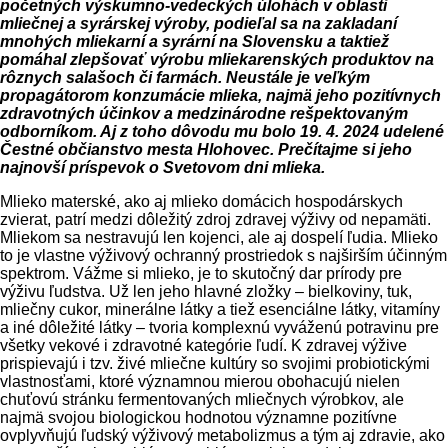
početných výskumno-vedeckých úlohách v oblasti
mliečnej a syrárskej výroby, podieľal sa na zakladaní
mnohých mliekarní a syrární na Slovensku a taktiež
pomáhal zlepšovať výrobu mliekarenských produktov na
rôznych salašoch či farmách. Neustále je veľkým
propagátorom konzumácie mlieka, najmä jeho pozitívnych
zdravotných účinkov a medzinárodne rešpektovaným
odborníkom. Aj z toho dôvodu mu bolo 19. 4. 2024 udelené
Čestné občianstvo mesta Hlohovec. Prečítajme si jeho
najnovší príspevok o Svetovom dni mlieka.
Mlieko materské, ako aj mlieko domácich hospodárskych
zvierat, patrí medzi dôležitý zdroj zdravej výživy od nepamäti.
Mliekom sa nestravujú len kojenci, ale aj dospelí ľudia. Mlieko
to je vlastne výživový ochranný prostriedok s najširším účinným
spektrom. Vážme si mlieko, je to skutočný dar prírody pre
výživu ľudstva. Už len jeho hlavné zložky – bielkoviny, tuk,
mliečny cukor, minerálne látky a tiež esenciálne látky, vitamíny
a iné dôležité látky – tvoria komplexnú vyváženú potravinu pre
všetky vekové i zdravotné kategórie ľudí. K zdravej výžive
prispievajú i tzv. živé mliečne kultúry so svojimi probiotickými
vlastnosťami, ktoré významnou mierou obohacujú nielen
chuťovú stránku fermentovaných mliečnych výrobkov, ale
najmä svojou biologickou hodnotou významne pozitívne
ovplyvňujú ľudský výživový metabolizmus a tým aj zdravie, ako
__________________________________________________
#### Problem statement:
Find the lines in the data that include "najmä", then copy each of them.

#### Finished exercise:
propagátorom konzumácie mlieka, najmä jeho pozitívnych
najmä svojou biologickou hodnotou významne pozitívne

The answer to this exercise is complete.